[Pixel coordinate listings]
=-=-=
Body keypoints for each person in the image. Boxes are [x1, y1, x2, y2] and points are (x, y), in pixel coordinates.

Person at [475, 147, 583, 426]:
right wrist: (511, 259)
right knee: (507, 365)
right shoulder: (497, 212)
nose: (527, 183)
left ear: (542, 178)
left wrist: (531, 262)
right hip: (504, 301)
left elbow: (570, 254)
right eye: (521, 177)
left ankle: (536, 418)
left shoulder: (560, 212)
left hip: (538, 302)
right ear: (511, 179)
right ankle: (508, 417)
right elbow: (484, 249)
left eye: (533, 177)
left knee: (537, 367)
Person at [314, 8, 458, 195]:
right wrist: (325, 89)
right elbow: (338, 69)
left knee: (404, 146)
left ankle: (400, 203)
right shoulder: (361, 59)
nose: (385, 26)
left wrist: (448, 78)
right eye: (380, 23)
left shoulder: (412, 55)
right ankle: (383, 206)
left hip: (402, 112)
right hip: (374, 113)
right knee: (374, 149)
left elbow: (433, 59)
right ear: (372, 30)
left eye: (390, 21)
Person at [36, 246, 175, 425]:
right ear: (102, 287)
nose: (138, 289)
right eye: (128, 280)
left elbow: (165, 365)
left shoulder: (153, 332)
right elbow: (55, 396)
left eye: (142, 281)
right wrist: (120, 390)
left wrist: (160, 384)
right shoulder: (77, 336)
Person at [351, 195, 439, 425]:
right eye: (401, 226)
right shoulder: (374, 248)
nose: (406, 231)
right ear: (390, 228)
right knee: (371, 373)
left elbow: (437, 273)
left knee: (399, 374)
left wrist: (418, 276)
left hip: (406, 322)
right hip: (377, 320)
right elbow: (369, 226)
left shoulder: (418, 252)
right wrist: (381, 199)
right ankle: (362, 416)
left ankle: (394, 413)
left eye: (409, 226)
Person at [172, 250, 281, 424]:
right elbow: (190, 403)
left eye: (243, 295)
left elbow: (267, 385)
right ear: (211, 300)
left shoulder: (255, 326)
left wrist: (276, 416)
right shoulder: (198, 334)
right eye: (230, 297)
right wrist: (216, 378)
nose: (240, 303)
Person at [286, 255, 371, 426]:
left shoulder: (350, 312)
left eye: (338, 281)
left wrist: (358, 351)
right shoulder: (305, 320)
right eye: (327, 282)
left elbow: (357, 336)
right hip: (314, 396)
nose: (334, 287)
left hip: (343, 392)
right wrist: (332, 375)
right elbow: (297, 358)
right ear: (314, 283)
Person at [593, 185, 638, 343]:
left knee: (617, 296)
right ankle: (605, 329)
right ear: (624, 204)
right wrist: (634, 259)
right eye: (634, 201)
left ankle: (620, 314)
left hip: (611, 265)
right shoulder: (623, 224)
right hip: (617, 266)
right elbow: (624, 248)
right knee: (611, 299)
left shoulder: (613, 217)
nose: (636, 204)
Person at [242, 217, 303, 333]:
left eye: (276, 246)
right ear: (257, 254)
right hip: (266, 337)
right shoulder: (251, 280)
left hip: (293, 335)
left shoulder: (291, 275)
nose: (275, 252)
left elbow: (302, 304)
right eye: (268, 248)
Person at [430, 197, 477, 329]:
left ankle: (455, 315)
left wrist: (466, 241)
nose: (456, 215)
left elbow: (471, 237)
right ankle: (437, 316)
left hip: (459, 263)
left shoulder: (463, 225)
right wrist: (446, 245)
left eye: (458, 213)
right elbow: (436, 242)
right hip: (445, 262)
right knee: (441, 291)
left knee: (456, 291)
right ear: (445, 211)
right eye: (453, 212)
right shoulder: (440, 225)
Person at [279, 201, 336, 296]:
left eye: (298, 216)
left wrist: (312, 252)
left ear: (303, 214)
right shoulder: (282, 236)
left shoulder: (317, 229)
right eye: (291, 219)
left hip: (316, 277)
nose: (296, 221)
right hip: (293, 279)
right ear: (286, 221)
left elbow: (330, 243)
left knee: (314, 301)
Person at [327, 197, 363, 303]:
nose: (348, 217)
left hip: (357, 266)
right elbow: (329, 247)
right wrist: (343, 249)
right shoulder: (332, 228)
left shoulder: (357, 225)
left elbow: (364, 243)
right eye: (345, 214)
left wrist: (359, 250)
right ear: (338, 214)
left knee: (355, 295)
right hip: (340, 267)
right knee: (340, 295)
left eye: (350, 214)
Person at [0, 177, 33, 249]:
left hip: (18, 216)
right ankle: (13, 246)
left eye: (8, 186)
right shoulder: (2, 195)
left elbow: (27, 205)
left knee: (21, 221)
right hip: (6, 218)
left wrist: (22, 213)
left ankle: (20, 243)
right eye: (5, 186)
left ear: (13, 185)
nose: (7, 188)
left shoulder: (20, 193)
=-=-=
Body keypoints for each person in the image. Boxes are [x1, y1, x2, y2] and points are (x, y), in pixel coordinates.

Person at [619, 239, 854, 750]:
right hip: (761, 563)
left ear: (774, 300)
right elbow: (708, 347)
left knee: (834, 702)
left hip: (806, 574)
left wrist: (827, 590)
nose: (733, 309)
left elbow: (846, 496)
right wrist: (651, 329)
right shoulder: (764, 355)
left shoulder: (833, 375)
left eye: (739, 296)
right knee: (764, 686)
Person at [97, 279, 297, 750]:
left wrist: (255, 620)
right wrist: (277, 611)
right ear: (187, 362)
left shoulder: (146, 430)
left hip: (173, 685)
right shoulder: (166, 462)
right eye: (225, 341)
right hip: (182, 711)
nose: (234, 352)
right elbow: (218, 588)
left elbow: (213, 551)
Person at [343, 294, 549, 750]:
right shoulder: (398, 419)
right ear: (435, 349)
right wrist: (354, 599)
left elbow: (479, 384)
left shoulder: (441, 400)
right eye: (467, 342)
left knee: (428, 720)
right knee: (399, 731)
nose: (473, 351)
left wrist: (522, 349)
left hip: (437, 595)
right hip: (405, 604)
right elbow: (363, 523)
=-=-=
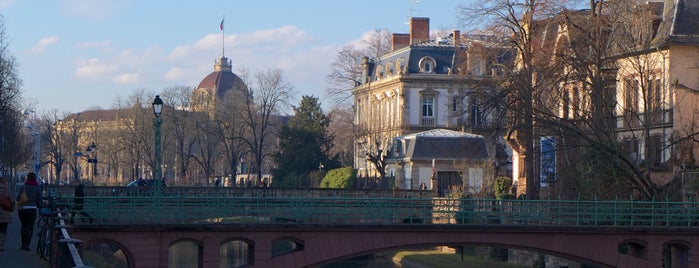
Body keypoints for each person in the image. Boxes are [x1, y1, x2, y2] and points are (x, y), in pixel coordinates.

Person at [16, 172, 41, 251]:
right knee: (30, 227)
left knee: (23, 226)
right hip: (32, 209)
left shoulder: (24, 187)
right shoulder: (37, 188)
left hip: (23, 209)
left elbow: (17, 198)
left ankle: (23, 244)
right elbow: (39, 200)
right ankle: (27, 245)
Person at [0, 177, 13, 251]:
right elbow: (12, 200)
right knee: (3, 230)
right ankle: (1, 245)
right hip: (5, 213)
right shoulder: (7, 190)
=-=-=
WHAT YOU NEED TO DO:
Return, word for word, the lines of the data above from the line with "left hip: (406, 322)" through the line with "right ear: (211, 300)", inclusive.

WRITTEN ANSWER:
left hip: (406, 322)
right hip: (377, 320)
right elbow: (369, 226)
left shoulder: (418, 252)
right wrist: (381, 199)
right ankle: (362, 416)
left ankle: (394, 413)
left eye: (409, 226)
Person at [172, 250, 281, 424]:
right elbow: (190, 403)
left eye: (243, 295)
left elbow: (267, 385)
right ear: (211, 300)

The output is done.